**Work task:** Scan the records below. List lines holding "irrigated".

Recorded data:
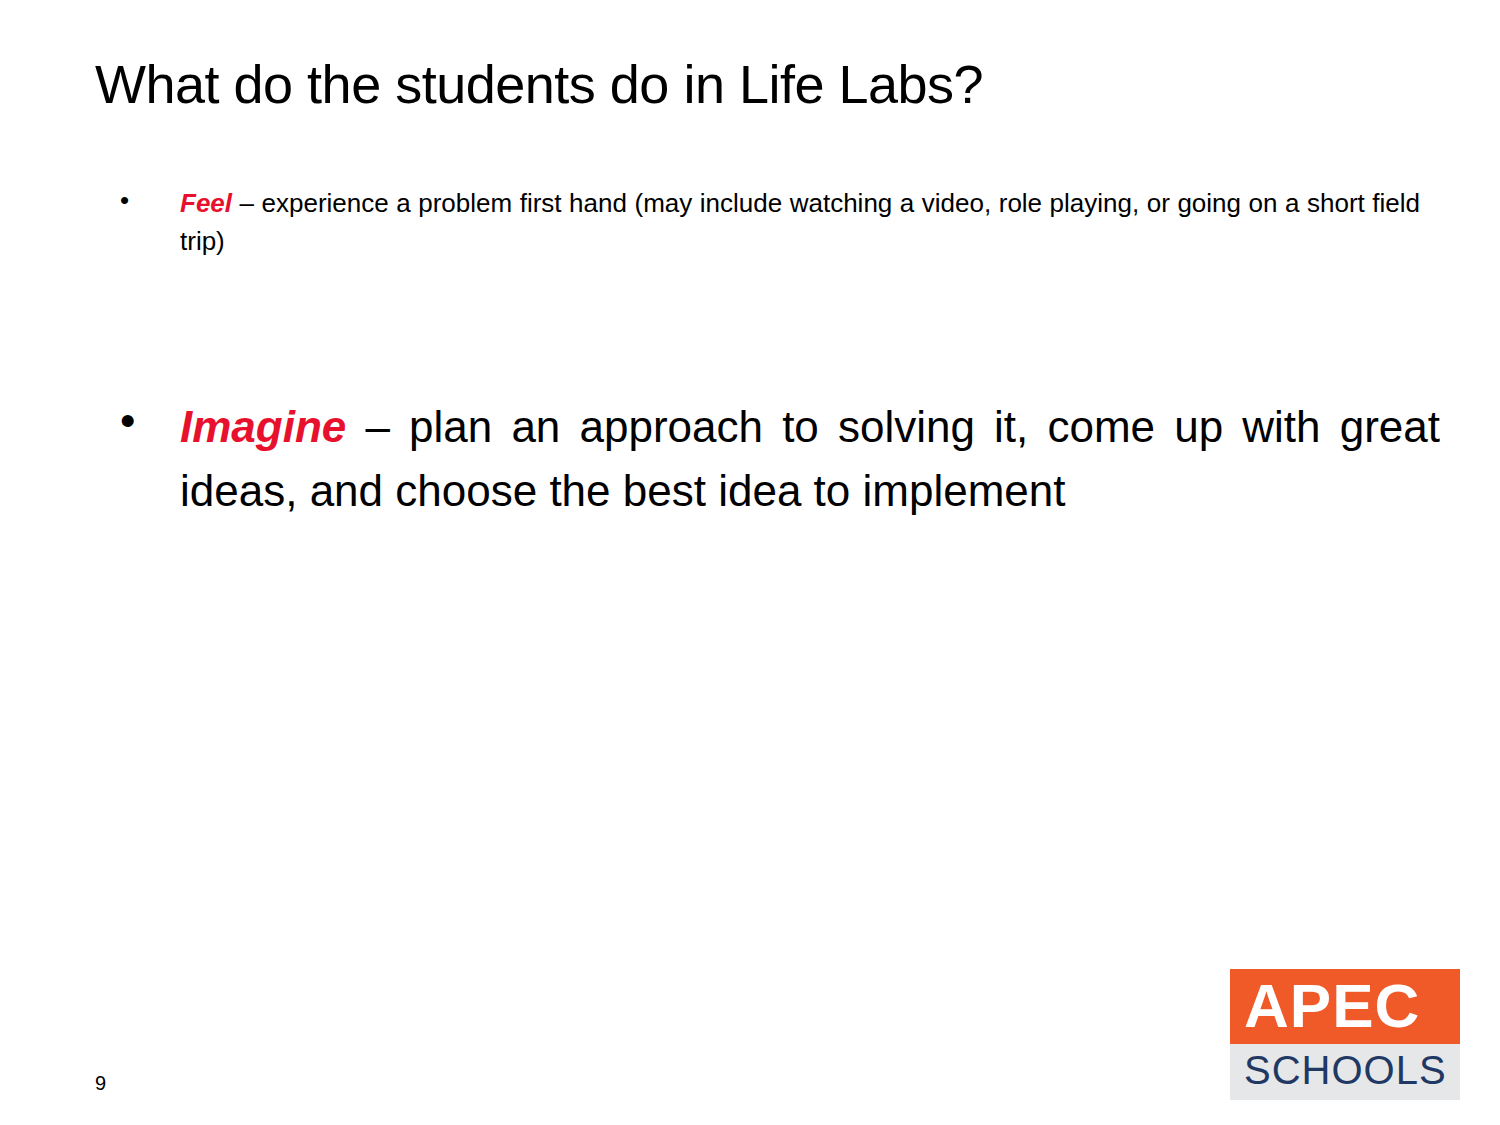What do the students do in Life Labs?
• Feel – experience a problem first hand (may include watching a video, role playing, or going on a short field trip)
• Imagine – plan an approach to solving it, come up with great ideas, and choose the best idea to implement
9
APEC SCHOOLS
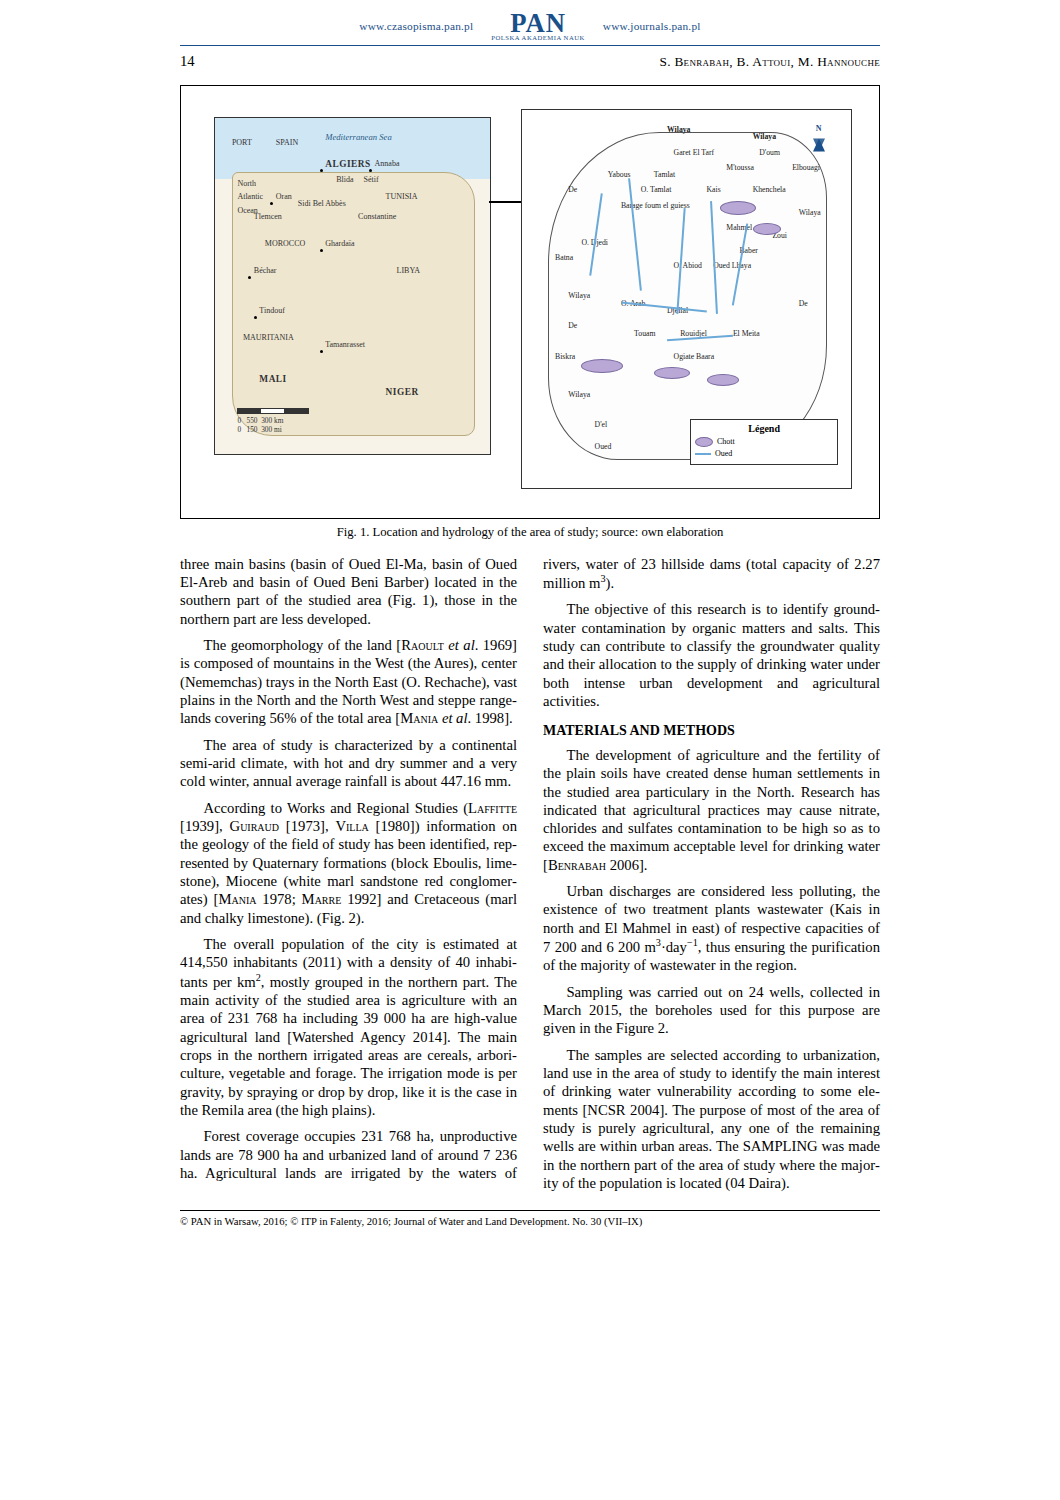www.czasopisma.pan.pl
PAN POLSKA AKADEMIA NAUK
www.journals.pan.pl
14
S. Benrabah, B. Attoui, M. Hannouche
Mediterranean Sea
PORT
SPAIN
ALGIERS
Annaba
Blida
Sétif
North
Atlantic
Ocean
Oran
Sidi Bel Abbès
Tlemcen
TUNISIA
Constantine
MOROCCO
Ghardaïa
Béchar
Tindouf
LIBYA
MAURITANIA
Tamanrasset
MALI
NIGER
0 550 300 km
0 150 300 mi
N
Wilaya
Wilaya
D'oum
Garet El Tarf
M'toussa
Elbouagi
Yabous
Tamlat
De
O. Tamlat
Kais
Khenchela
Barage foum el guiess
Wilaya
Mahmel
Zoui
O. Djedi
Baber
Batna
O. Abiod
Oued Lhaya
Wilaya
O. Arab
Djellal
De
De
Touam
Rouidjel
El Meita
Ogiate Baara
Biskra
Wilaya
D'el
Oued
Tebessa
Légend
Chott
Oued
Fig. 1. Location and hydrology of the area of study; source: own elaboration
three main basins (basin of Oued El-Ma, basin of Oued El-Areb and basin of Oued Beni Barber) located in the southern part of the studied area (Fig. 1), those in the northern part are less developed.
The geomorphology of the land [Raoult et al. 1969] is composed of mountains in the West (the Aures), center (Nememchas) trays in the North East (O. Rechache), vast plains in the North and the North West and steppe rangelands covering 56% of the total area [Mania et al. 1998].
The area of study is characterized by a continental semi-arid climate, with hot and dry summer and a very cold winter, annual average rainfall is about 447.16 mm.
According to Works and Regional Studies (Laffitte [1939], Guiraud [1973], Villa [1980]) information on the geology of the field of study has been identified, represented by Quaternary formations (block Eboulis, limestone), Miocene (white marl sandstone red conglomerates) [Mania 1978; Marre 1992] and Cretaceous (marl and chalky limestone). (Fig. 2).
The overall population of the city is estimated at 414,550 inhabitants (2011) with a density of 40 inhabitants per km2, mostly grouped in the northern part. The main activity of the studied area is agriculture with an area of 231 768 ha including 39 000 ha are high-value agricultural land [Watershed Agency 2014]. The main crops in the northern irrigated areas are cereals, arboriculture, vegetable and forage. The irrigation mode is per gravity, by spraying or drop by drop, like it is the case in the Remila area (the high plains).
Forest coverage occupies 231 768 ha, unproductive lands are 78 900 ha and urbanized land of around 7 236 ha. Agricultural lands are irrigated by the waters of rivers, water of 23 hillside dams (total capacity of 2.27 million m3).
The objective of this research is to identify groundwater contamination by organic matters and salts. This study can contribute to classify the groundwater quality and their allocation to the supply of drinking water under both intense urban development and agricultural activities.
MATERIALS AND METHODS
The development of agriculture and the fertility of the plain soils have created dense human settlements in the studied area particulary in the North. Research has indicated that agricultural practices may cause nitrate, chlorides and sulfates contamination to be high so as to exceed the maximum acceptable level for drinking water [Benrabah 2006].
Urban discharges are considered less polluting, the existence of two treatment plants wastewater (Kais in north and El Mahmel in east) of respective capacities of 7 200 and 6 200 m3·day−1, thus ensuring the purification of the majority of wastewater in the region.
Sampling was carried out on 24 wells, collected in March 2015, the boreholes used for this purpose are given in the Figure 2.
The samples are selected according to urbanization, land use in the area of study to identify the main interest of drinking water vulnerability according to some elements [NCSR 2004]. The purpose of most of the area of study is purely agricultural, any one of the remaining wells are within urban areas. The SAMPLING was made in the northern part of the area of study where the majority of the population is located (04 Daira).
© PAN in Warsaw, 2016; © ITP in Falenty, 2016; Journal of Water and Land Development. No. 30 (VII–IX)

**Written solution:**
The overall population of the city is estimated at 414,550 inhabitants (2011) with a density of 40 inhabitants per km2, mostly grouped in the northern part. The main activity of the studied area is agriculture with an area of 231 768 ha including 39 000 ha are high-value agricultural land [Watershed Agency 2014]. The main crops in the northern irrigated areas are cereals, arboriculture, vegetable and forage. The irrigation mode is per gravity, by spraying or drop by drop, like it is the case in the Remila area (the high plains).
Forest coverage occupies 231 768 ha, unproductive lands are 78 900 ha and urbanized land of around 7 236 ha. Agricultural lands are irrigated by the waters of rivers, water of 23 hillside dams (total capacity of 2.27 million m3).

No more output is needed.